The berry-ness continues.....
Black and White Tart (in our case, red and white)
#63
4 out of 5
Since white currants and fresh black berries are impossible to locate here in Perth, I substituted some beautiful strawberries for this simple tart. The crust was lovely although very crumbly to deal with, the filling was easy to prepare and made a lovely, simple and fresh dessert. This is my favourite kind of tart.
Blackberry Galette
#64
3.5 out of 5
This looks like a forensic investigation but was actually quite yummy. Pity about the poor presentation, but I don't think there was a lot you could do with this one to improve it. A freeform tart with such liquid ingredients makes for a total blood bath when you try to serve it. Maybe not one to serve for a dinner party.
Double Apple Pie
#65
3.5 out of 5
This was a great apple pie, with two different types of apple prepared in different ways to add texture. The crust was delicious but extremely annoying to roll out as it was so crumbly. In fact I have found this with a lot of Nigella's pastries. Perhaps it's the chef and not the recipe?
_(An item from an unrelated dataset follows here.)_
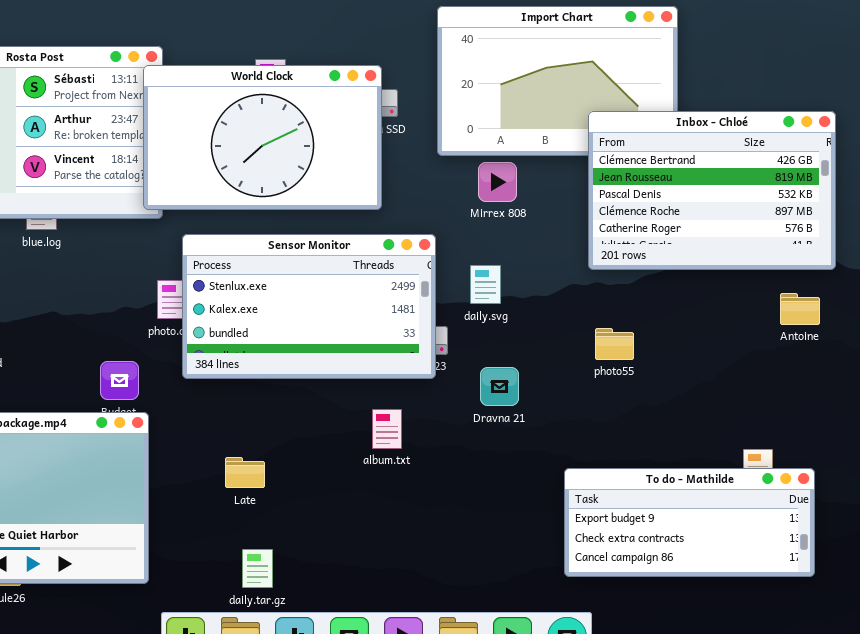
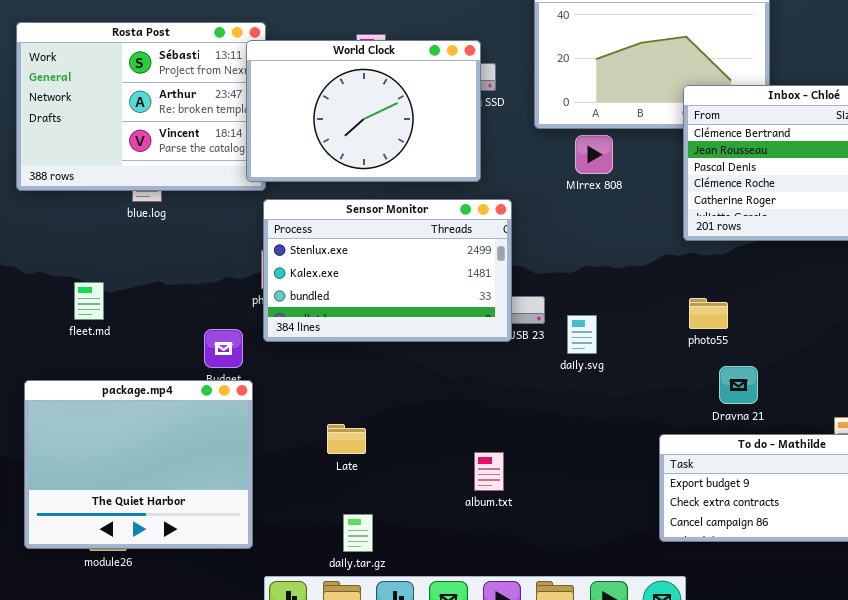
Sensor Monitor: [182,234,436,379] -> [263,199,512,342], moved
daily.svg: [470,265,501,304] -> [567,315,597,354], moved
Dravna 21: [480,367,519,406] -> [719,366,758,404], moved
album.txt: [372,409,402,449] -> [474,452,504,491], moved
(Blackberry) Raspberry and Apple Pie
#66
4 out of 5
Since raspberries are more readily available in season, I substituted these instead for this delicious pie. Again I had trouble with the pastry being very crumbly when rolling it out but the end product was most delicious.
Peach Cream Pie
#67
2.5 out of 5
This should be Peach "Cream" Pie as it was not really that creamy. It was quite easy to make and felt relatively healthy next to the other pies in this chapter, with quite a bland filling and not much sugar content. My toddler loved it and it's actually become a staple in our freezer for play lunch at daycare as it freezes really well. I don't think I'll be making this again.
Redcurrant Meringue Pie (No Photo)
#68
4 out of 5
Another delicious pie, with a meringue top. Again I had to substitute the berries (raspberries), because of the availability of berries in Australia. The end result was delicious but very thin. I would recommend doubling the filling ingredients to make a 'high pie'. Since raspberries are a lot less robust than redcurrants I didn't cook the filling on the stove for as long as the recipe suggested, but it still turned to a jammy yummy mess. Again, the pastry was a nightmare to roll out and get into the tin without breaking into pieces. No matter, as the finished product was wolfed down by my extended family.
And that completes the pie chapter. Next up, puddings. And we are at the beginning of summer in Australia!